Proving/disproving $\{a^{k_1}\}=\{a^{k_2}\}=\{a^{k_3}\}$ Let $a\in\mathbb{R}\setminus\mathbb{Z}$. Prove or disprove that there do not exist three distinct $k_1, k_2, k_3\in\mathbb{N}$ such that $\{a^{k_1}\}=\{a^{k_2}\}=\{a^{k_3}\}\neq 0$, where $\{x\}=x-\lfloor x \rfloor$.
 A: This is not a complete answer, but I thought the approach might help someone find a solution.  We can ask when the following condition holds for positive integers $a>b>c$ and $a>d\ge c$:
$$
x^a - x^d - m = P(x)(x^b - x^c - n),
$$
where $P(x)$ is some polynomial over $x$, and $m,n\in\mathbb{Z}$.  If it does, then $\{x^a\}=\{x^d\}$ and $\{x^b\}=\{x^c\}$ whenever $x$ is a root of $x^b-x^c-n$.  If, moreover, $d=b$ and the right-hand trinomial has a root in $\mathbb{R}$ for which $x^a\not\in\mathbb{Z}$, then OP's question has a positive answer.
Clearly $P(x)$ must start with $x^{a-b}$; so
$$
x^a-x^d-m=(x^b - x^c - n)(x^{a-b}+Q(x))=x^a-x^{a-b+c}-nx^{a-b}+Q(x)(x^b-x^c-n),
$$
or
$$
Q(x)(x^b-x^c-n)=x^{a-b+c}+nx^{a-b}-x^d-m.
$$
The constant term on the left and right must be $-m$, so $Q(x)=m/n+xR(x)$, giving
$$
(xR(x)+m/n)(x^b-x^c-n)=xR(x)(x^{b}-x^{c}-n)+(m/n)x^b-(m/n)x^c-m \\ =x^{a-b+c}+nx^{a-b}-x^d-m,
$$
or
$$
R(x)(x^b-x^c-n)=x^{a-b+c-1}+nx^{a-b-1}-x^{d-1}-(m/n)x^{b-1}+(m/n)x^{c-1}.
$$
We must have $c=1$ at this point, so
$$
R(x)(x^b-x-n)=x^{a-b}+nx^{a-b-1}-x^{d-1}-(m/n)x^{b-1}+(m/n).
$$
Now, for the highest-order terms to match, we need either $a-b \ge b$ or $d=b+1$.  The latter case does not help with OP's question, but setting $d=b+1$ gives $R(x)=-1$ and
$$
-x-n=-x^{a-b}-nx^{a-b-1}+(m/n)x^{b-1}-(m/n),
$$
so $m=n=1$ and $(a,b,c,d)=(5,3,1,4)$.  This gives the known but nontrivial result that $x^5-x^4-1=P(x)(x^3-x-1)$; and $x^3-x-1$ has as a real root the plastic constant $P=1.3247…$.  We conclude that $\{P^5\}=\{P^4\}$ and $\{P^3\}=\{P\}$, which is interesting but not exactly what we want.
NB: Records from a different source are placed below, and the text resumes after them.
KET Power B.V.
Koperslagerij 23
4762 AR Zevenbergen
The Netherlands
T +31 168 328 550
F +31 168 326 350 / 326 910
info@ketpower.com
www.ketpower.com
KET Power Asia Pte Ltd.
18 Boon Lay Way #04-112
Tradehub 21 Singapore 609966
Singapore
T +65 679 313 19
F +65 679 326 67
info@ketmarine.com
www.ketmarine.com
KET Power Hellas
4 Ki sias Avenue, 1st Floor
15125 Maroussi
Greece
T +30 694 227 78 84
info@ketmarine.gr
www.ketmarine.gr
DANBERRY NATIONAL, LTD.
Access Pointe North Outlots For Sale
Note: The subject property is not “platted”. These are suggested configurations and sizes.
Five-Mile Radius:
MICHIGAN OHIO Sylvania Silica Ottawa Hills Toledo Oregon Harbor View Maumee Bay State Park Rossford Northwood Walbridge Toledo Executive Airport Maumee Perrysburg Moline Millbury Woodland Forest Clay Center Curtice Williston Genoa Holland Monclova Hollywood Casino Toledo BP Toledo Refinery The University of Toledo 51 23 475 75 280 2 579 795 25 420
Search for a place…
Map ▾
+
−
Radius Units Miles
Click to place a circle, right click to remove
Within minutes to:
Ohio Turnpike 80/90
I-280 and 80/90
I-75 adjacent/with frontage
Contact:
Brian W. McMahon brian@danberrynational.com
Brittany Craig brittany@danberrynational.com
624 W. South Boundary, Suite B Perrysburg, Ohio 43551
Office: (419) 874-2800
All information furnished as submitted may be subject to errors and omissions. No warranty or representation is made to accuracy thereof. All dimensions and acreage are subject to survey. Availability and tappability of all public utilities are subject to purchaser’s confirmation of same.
If we instead set $a=2b+k$ for $k\ge 0$, then
$$
R(x)(x^b-x-n)=x^{b+k}+nx^{b+k-1}-x^{d-1}-(m/n)x^{b-1}+(m/n).
$$
Restricting ourselves to $d=b$,
$$
R(x)(x^b-x-n)=x^{b+k}+nx^{b+k-1}-\left(\frac{m}{n}+1\right)x^{b-1}+\left(\frac{m}{n}\right).
$$
It's then possible to try various values for $k$.  Interestingly, if $k=1$, then the solution $(a,b,c,d)=(5,2,1,2)$, $m=18$, $n=-3$ arises.  This corresponds to
$$
x^5-x^2-18 = P(x)(x^2-x+3),
$$
which is very close to a positive result.  Unfortunately $x^2-x+3$ has only complex roots: $r=1/2 + i\sqrt{11}/2$ and its complex conjugate.  But indeed
$$
r^5 = 31/2 + i\sqrt{11}/2, \\
r^2 = -5/2 + i\sqrt{11}/2, \\
r = 1/2 + i\sqrt{11}/2,
$$
so this can be seen as a complex solution to $\{x^5\}=\{x^2\}=\{x\}\neq 0$.